Provided data ->
------------------------------

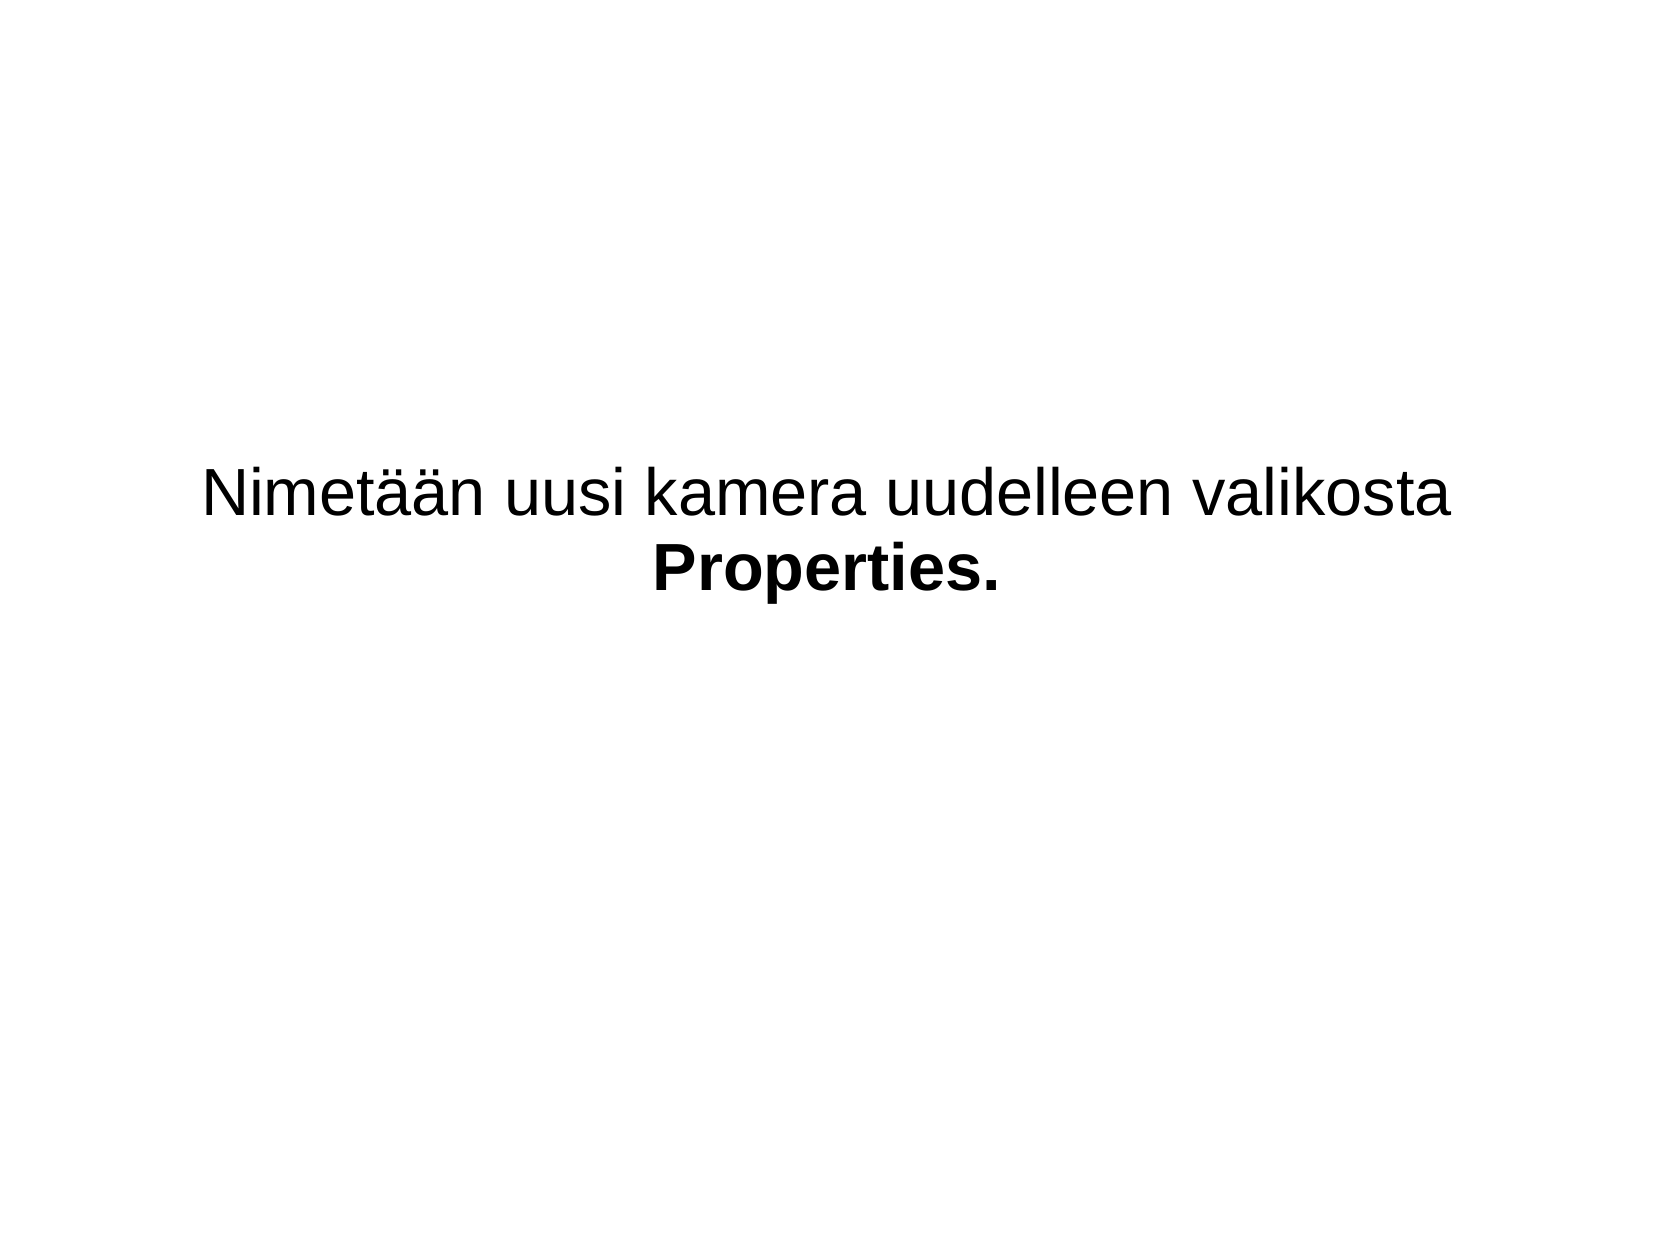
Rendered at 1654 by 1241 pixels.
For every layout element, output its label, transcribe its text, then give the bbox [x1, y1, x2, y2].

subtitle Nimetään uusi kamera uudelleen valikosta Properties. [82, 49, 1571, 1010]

------------------------------

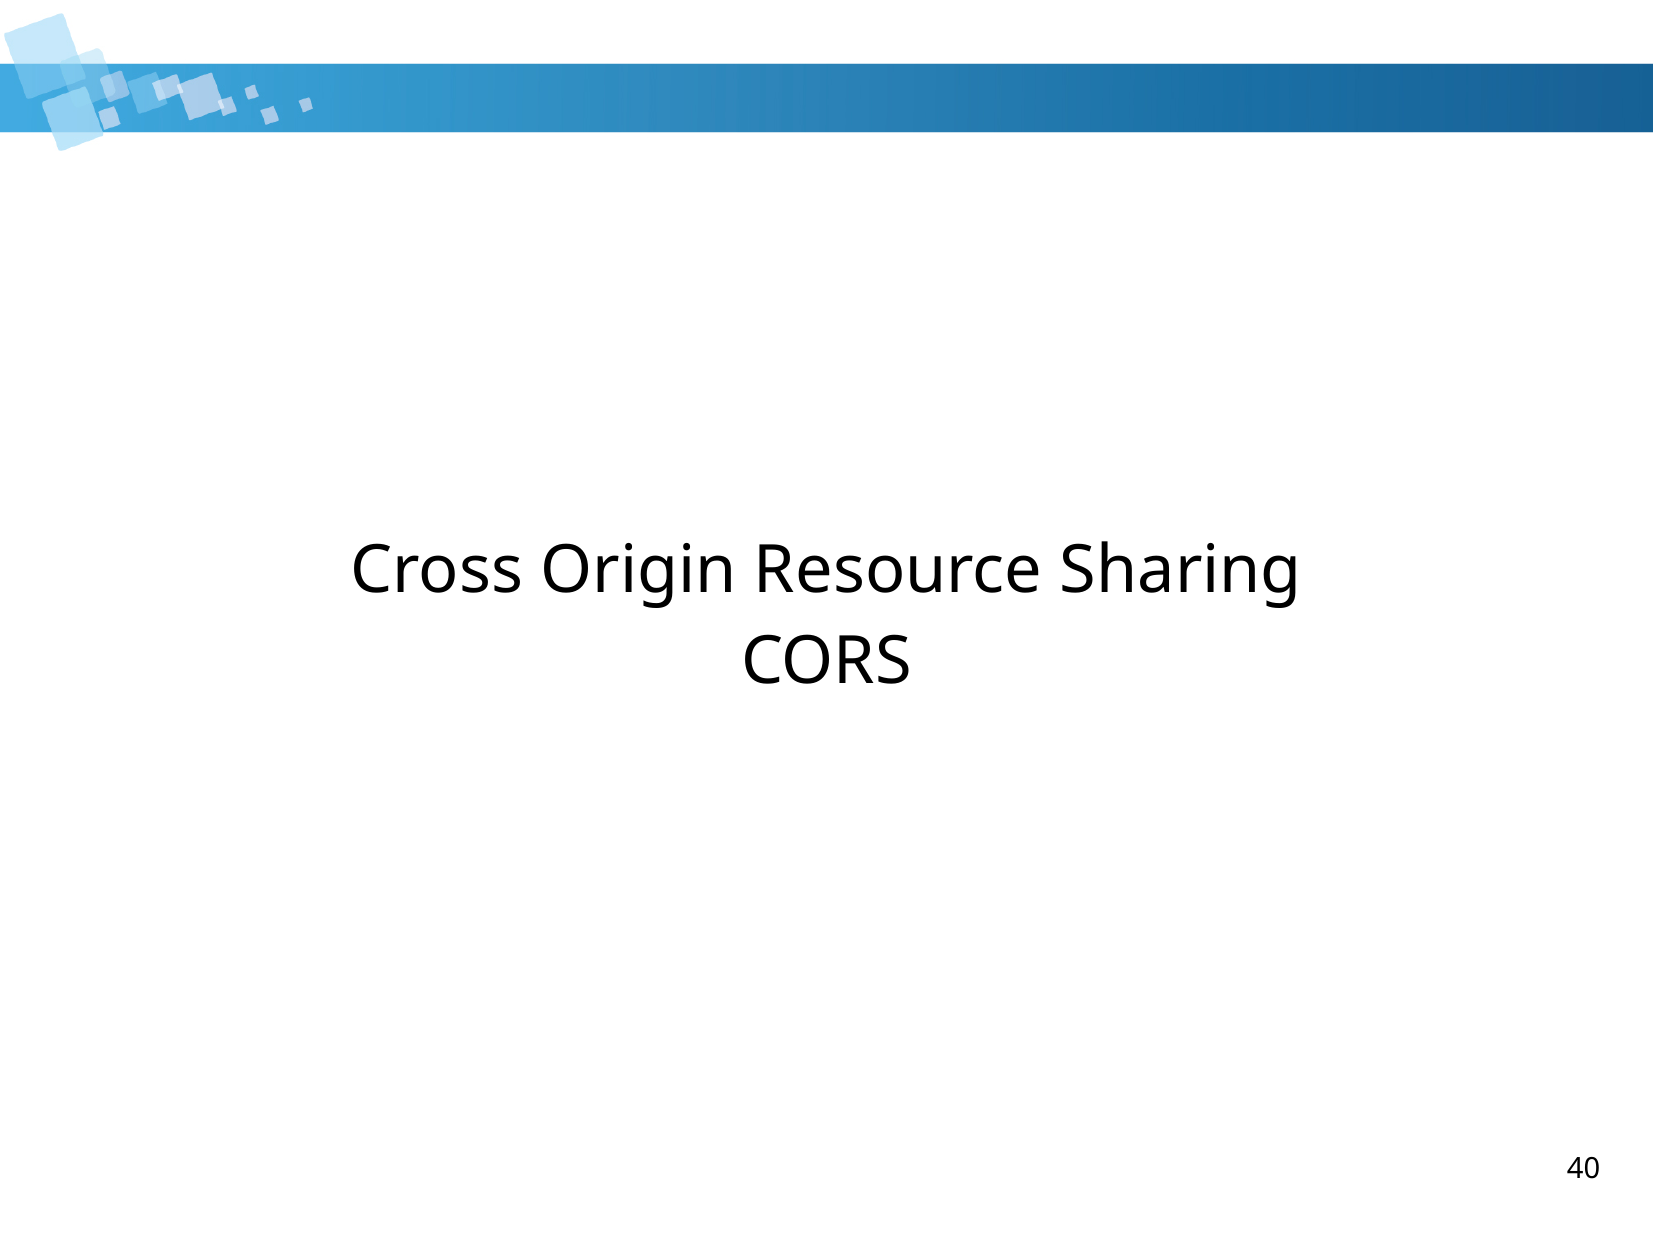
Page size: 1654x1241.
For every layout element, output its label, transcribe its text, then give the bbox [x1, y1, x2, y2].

------------------------------

Objective -> Please output everything from the line containing "Rendered at 1654 by 1241 pixels." down to the line containing "subtitle Nimetään uusi", both included, as a numbered list with blank lines left out.

Right answer ->
1. Rendered at 1654 by 1241 pixels.
2. For every layout element, output its label, transcribe its text, then give the bbox [x1, y1, x2, y2].
3. subtitle Nimetään uusi kamera uudelleen valikosta Properties. [82, 49, 1571, 1010]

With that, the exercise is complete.